Two of India’s seven airlines raised fares on Thursday even as data on air passenger growth showed a deceleration to 6.8% in May from a 35.7% growth rate in the same month in 2007. Airline executives predicted the number of passengers may even be less than the year-ago period in the months ahead after the summer holiday season ends this month.
Travel woes: Air India aircraft at the Chhatrapati Shivaji International Airport in Mumbai
On Thursday, Jet Airways (India) Ltd, the country’s largest airline group by passengers flown, said it was setting a minimum base fare on its tickets at Rs1,000 on routes less than 750km; Rs2,250 on travel between 750km and 1,000km; and Rs3,000 on all other flights. Base fare is one component of what air passengers pay for tickets and the previous base fare, depending on when the ticket is purchased and the destination, was as low as Rs500 for Jet.
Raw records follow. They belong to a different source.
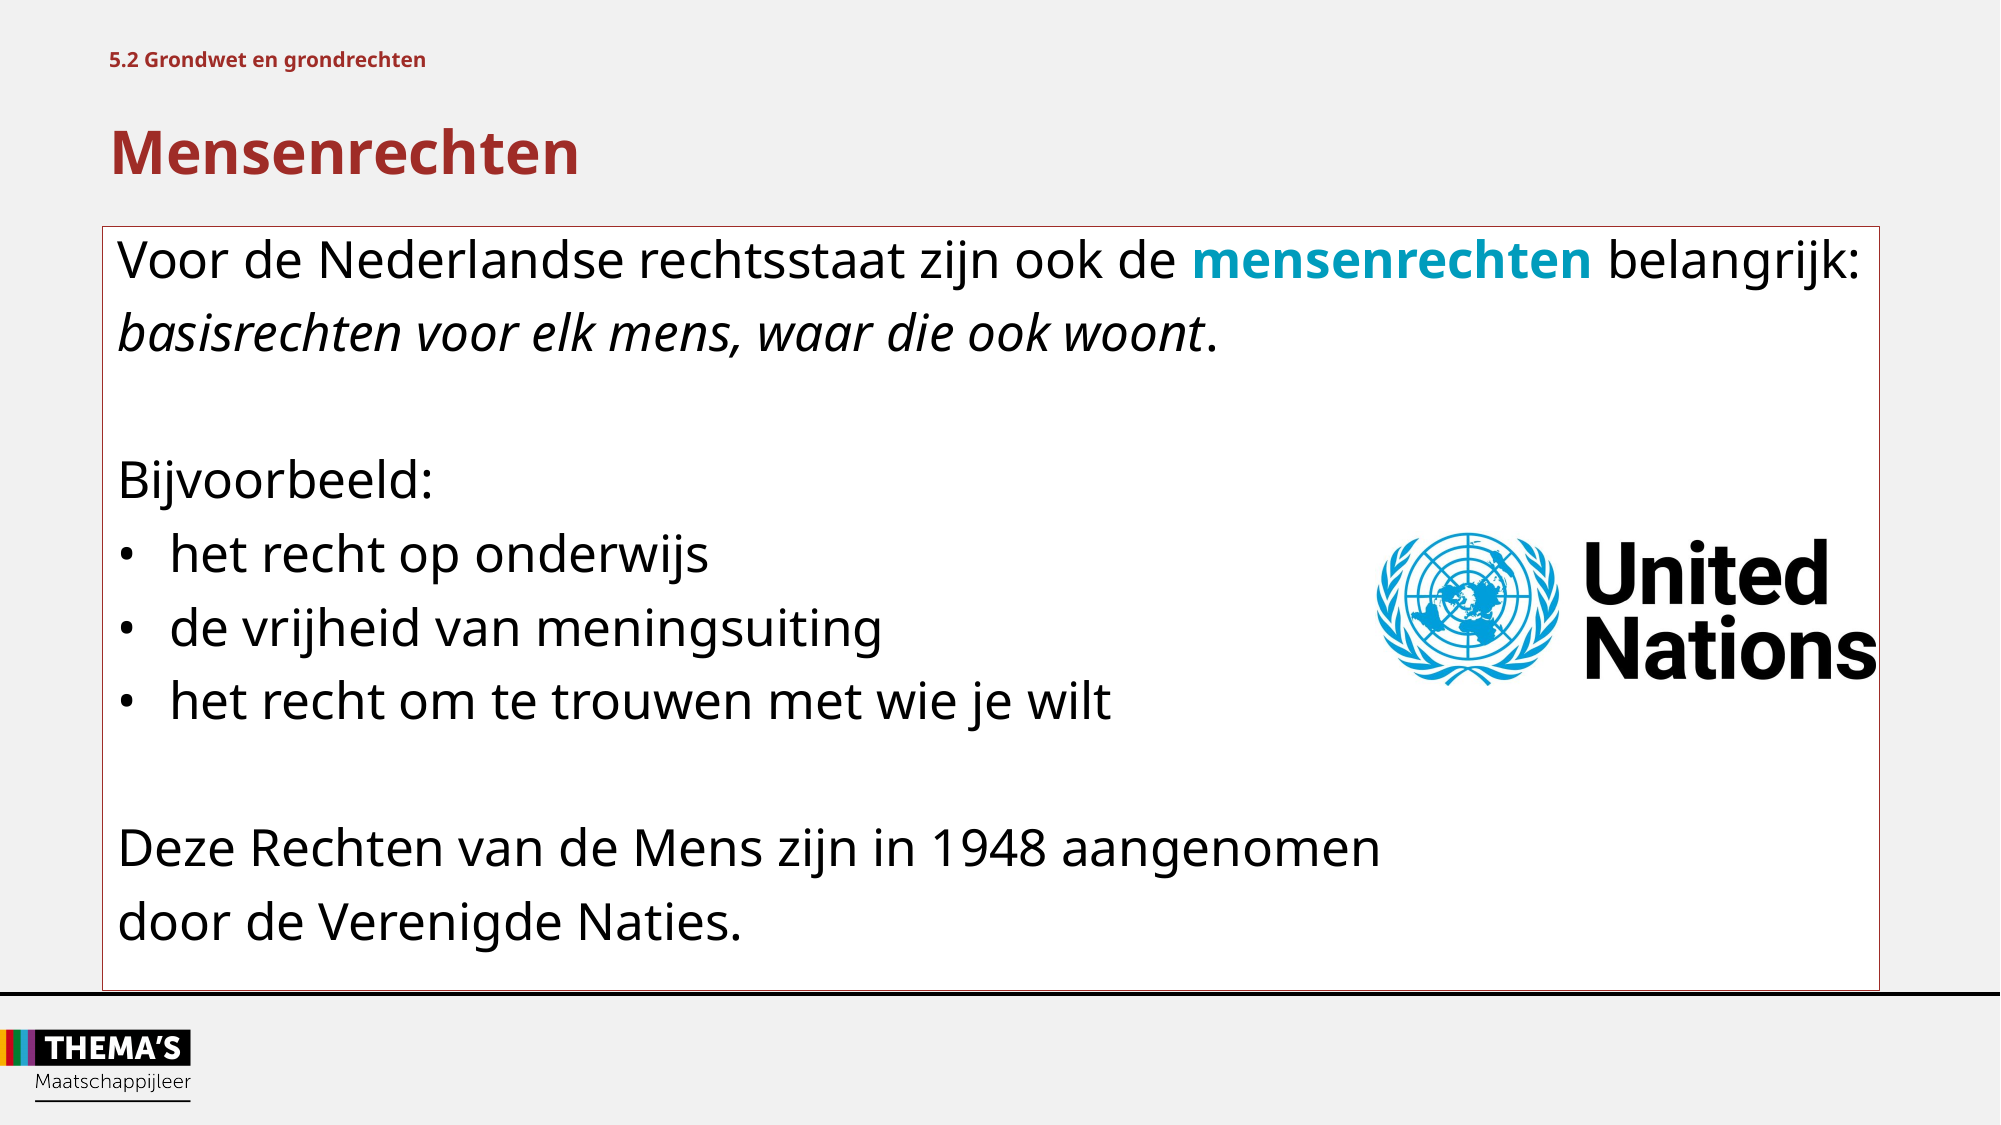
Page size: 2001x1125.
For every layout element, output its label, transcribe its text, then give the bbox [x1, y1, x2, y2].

list Voor de Nederlandse rechtsstaat zijn ook de mensenrechten belangrijk: basisrechten voor elk mens, waar die ook woont. Bijvoorbeeld: • het recht op onderwijs • de vrijheid van meningsuiting • het recht om te trouwen met wie je wilt Deze Rechten van de Mens zijn in 1948 aangenomen door de Verenigde Naties. [102, 226, 1880, 991]
picture [1375, 531, 1876, 686]
picture [0, 993, 203, 1125]
list 5.2 Grondwet en grondrechten [94, 33, 941, 88]
list Mensenrechten [94, 114, 1879, 205]
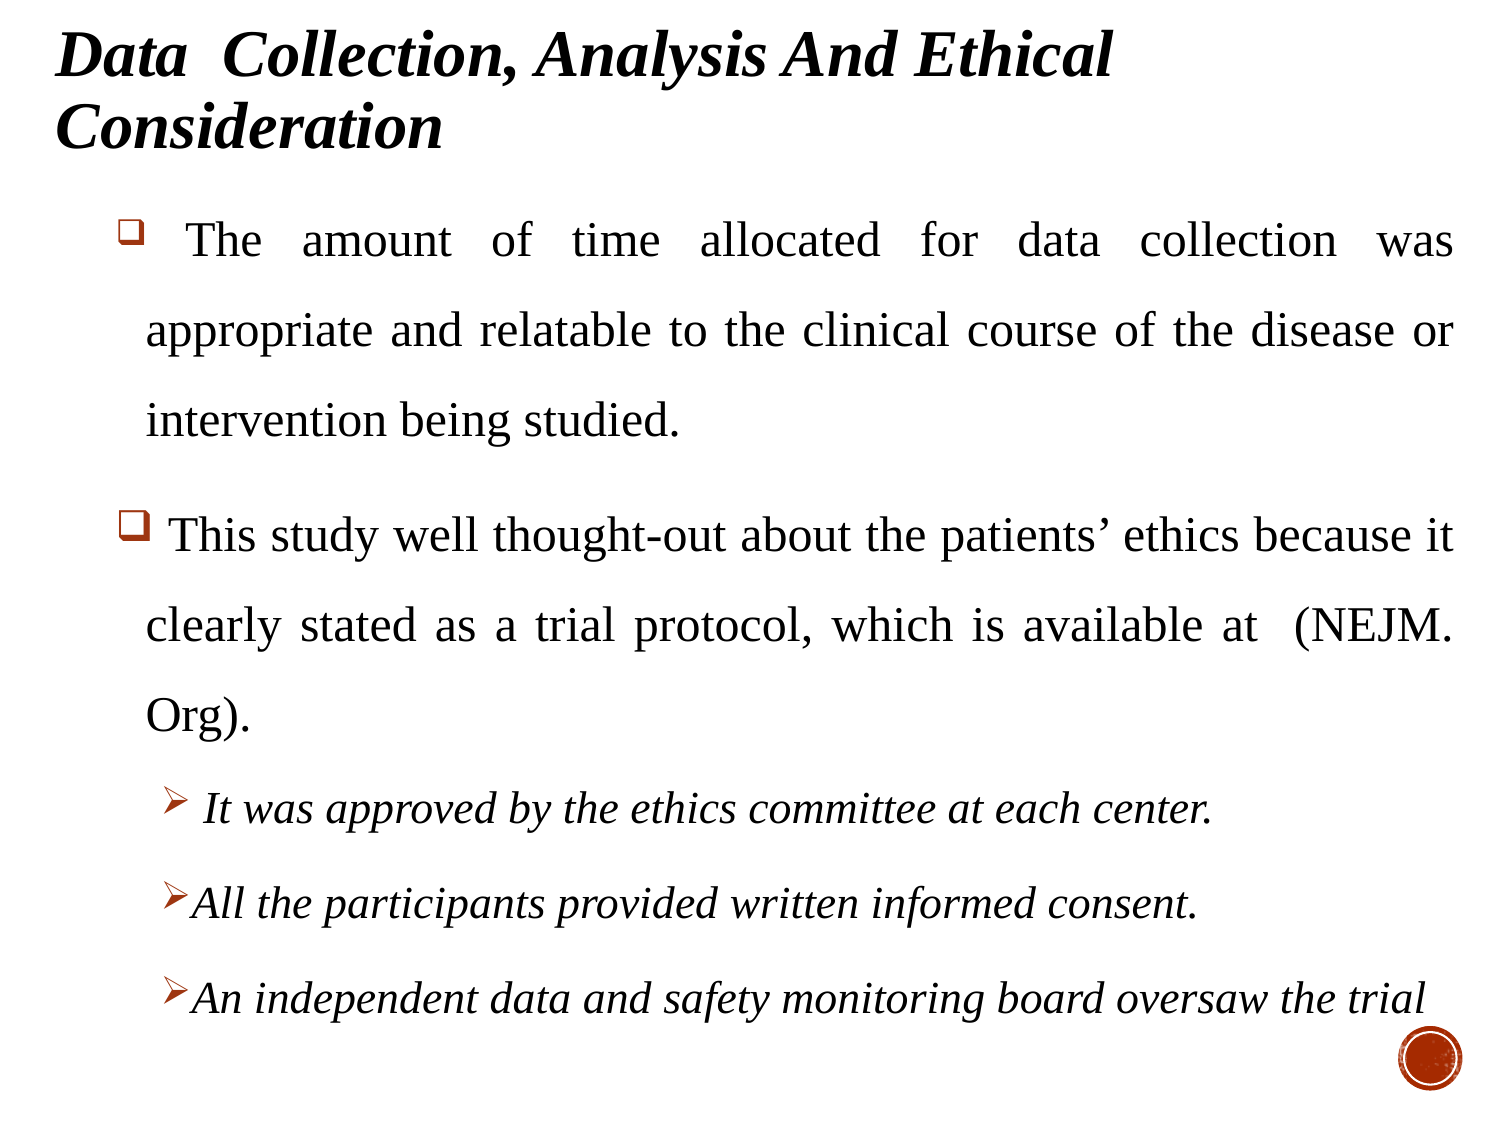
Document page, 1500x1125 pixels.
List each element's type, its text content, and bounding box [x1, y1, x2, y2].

list The amount of time allocated for data collection was appropriate and relatable to the clinical course of the disease or intervention being studied. This study well thought-out about the patients’ ethics because it clearly stated as a trial protocol, which is available at (NEJM. Org). It was approved by the ethics committee at each center. All the participants provided written informed consent. An independent data and safety monitoring board oversaw the trial [100, 169, 1471, 1089]
title Data Collection, Analysis And Ethical Consideration [40, 36, 1471, 146]
slide_number [1391, 1028, 1471, 1089]
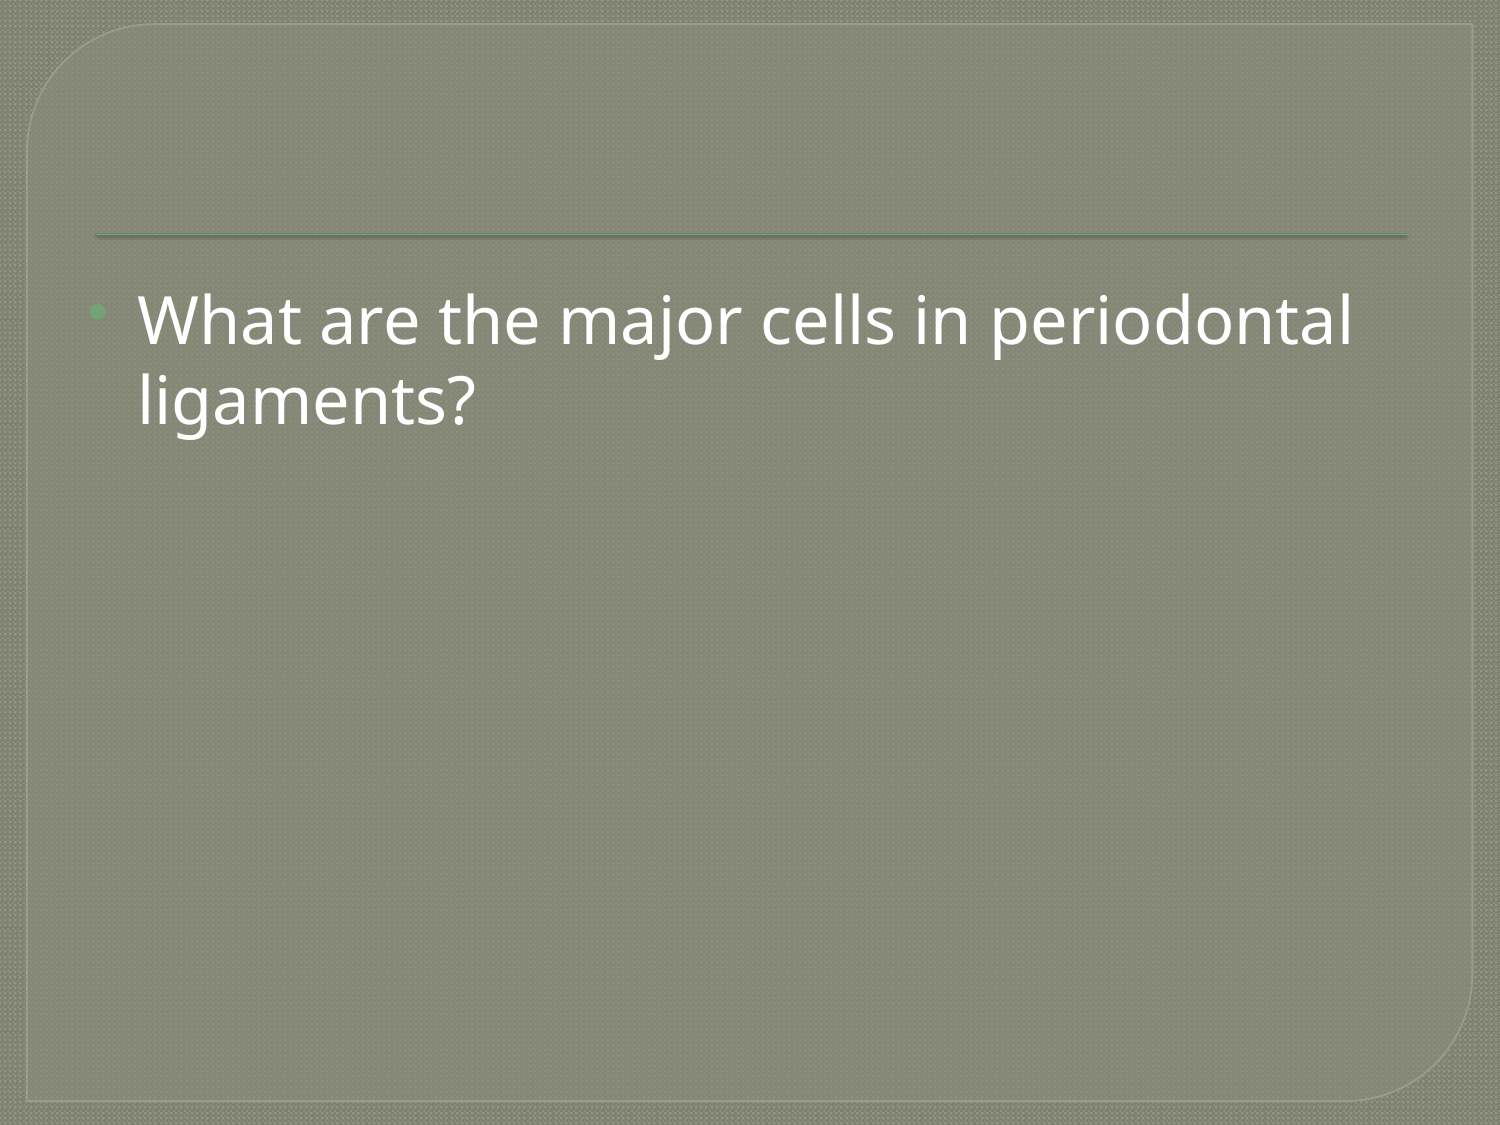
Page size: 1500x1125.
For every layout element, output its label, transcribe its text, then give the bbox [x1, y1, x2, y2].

list What are the major cells in periodontal ligaments? [75, 270, 1425, 1013]
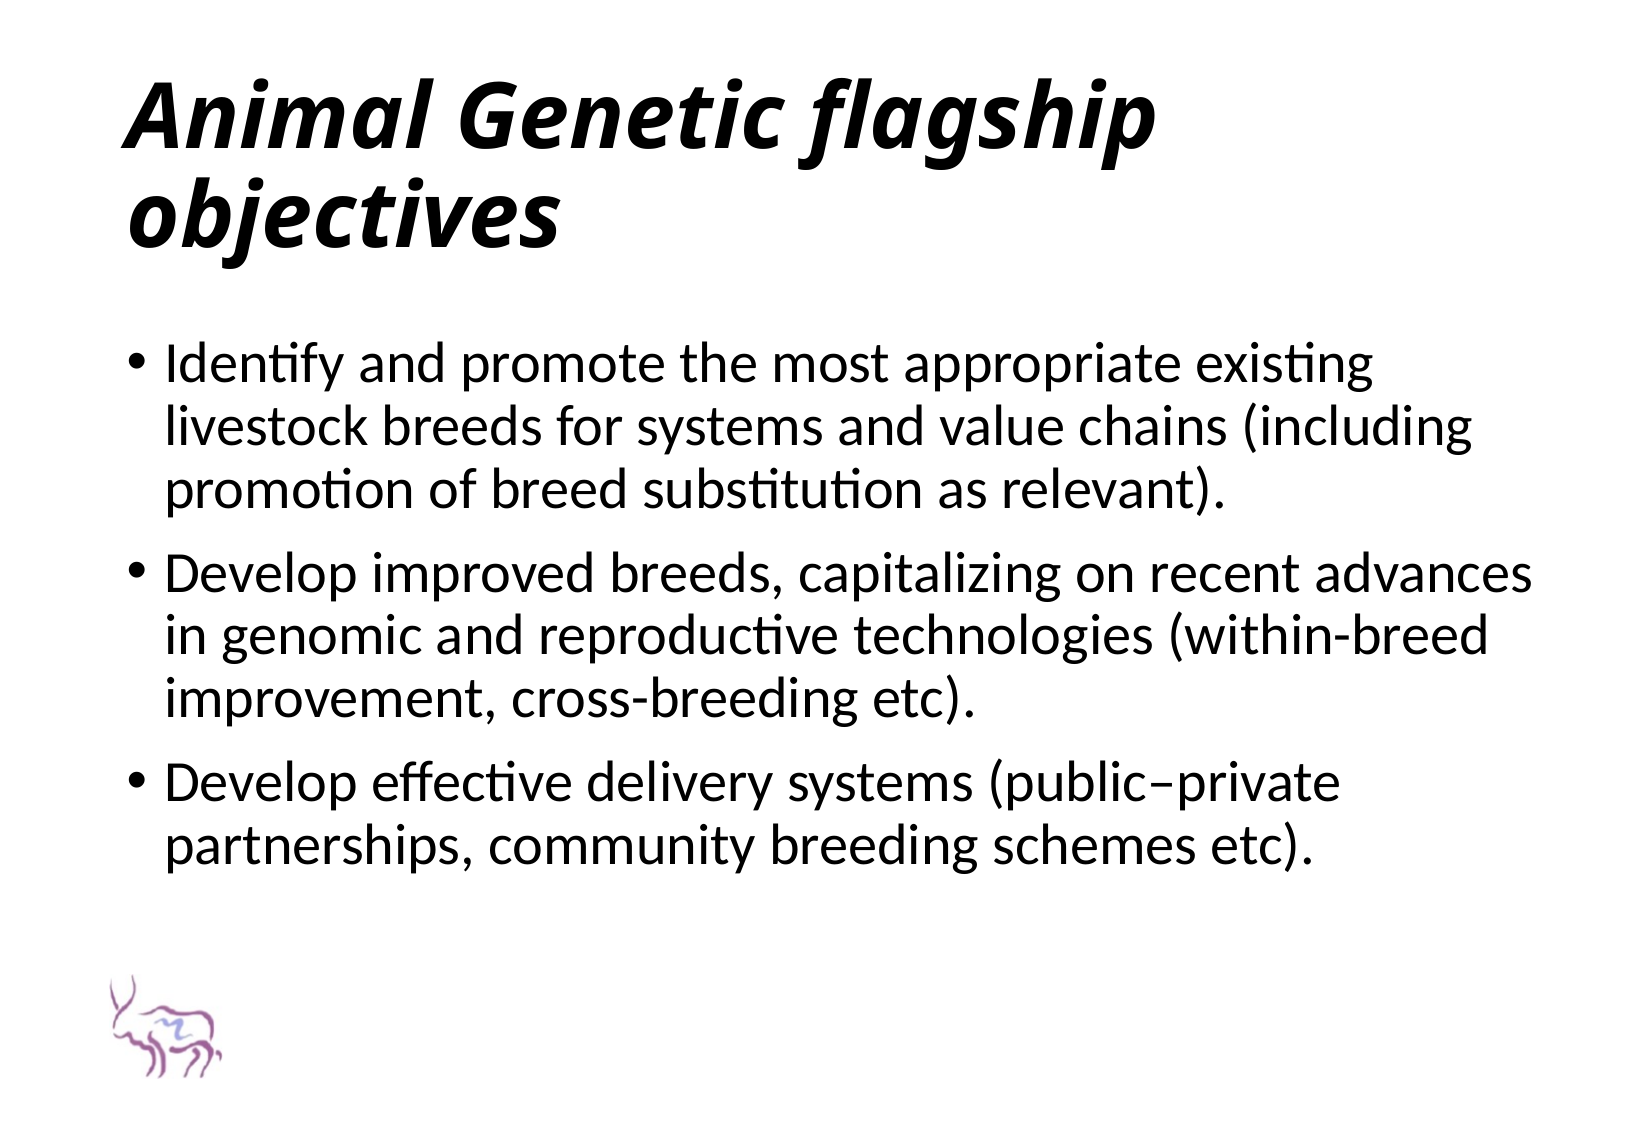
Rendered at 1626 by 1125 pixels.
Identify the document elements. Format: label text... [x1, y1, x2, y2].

title Animal Genetic flagship objectives [111, 59, 1514, 278]
picture [108, 974, 223, 1079]
list Identify and promote the most appropriate existing livestock breeds for systems and value chains (including promotion of breed substitution as relevant). Develop improved breeds, capitalizing on recent advances in genomic and reproductive technologies (within-breed improvement, cross-breeding etc). Develop effective delivery systems (public–private partnerships, community breeding schemes etc). [111, 324, 1567, 1125]
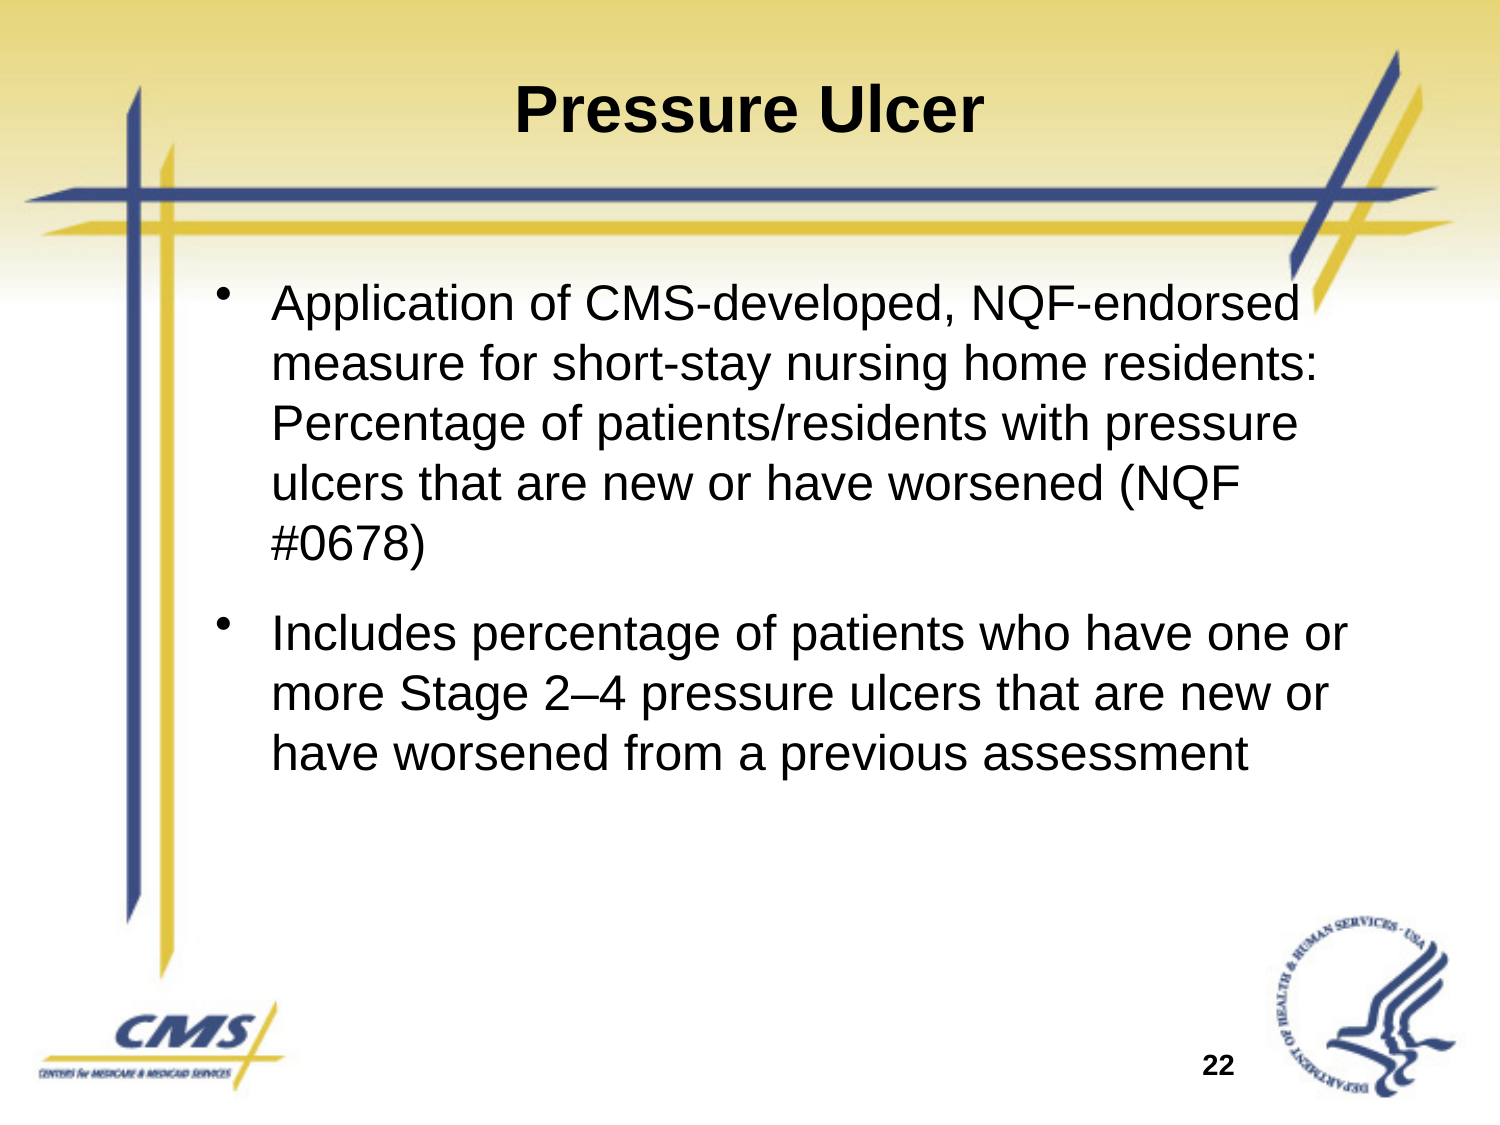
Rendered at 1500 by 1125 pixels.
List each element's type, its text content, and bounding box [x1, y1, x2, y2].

Other components of a ticket are levies on airport use and aviation fuel, which add up to Rs3,275 on a flight over 1,000km.
For JetLite Ltd, Jet Airways’ low-cost unit, the base fare will be set at a minimum Rs500 below 1,000km and Rs2,000 above that threshold.
SpiceJet Ltd, the second largest low-cost carrier in India, after refraining from passing on a fuel surcharge hike earlier this month, said it would raise an aviation fuel levy by Rs300 on short-haul sectors and Rs550 on long-haul sectors from midnight Thursday as there was no relief on jet fuel taxes from the government as the airline industry was hoping. Other airlines had effected the increase starting 1 June.
“There is no way out given the current financial situation,” Jet Airways CEO Wolfgang Prock-Schauer said, adding that it is unlikely that prices will come down. “Pricing (in airlines) is a moving target but for the time being that’s what we have to charge. At least in the current environment I don’t see that (fares) coming down.”
Passenger growth continues to be under pressure, meanwhile, according to the latest data released by the Directorate General of Civil Aviation. In May, 41.1 million passenger flew compared with nearly 38.5 million in May 2007.
“I will be happy if (growth) is 0% this month and not negative,” said Samyukth Sridharan, chief commercial officer at SpiceJet, referring to the travel bookings made for the month. “July is going to be negative. Whatever price we are putting in, people are just not buying tickets.”
After a roller-coaster ride which saw the aircraft fleet of scheduled airlines doubling to nearly 392 in three years, airlines now say supply of seats has exceeded demand by 25-30%. And fewer passengers mean airfares, despite being hiked because of fuel surchar-ges, cannot meet input costs.
With mounting losses and not enough willing investors, some of the airlines are left with no choice but to cut down their flights. SpiceJet, for example, which had announced that it will cut 15% of its flights from 1 July, has now told the regulatory authorities that it will cut 20% of its flights, taking the number of daily flights to 94 from 117.
Kingfisher Airlines Ltd’s executive vice-president Hitesh Patel said he “can’t see growth going down to 0%”.
Kingfisher, together with Simplifly Deccan, an airline it is merging with, had a market share of 28.4% for May, trailing behind Jet Airways’ 29.1% share of the market.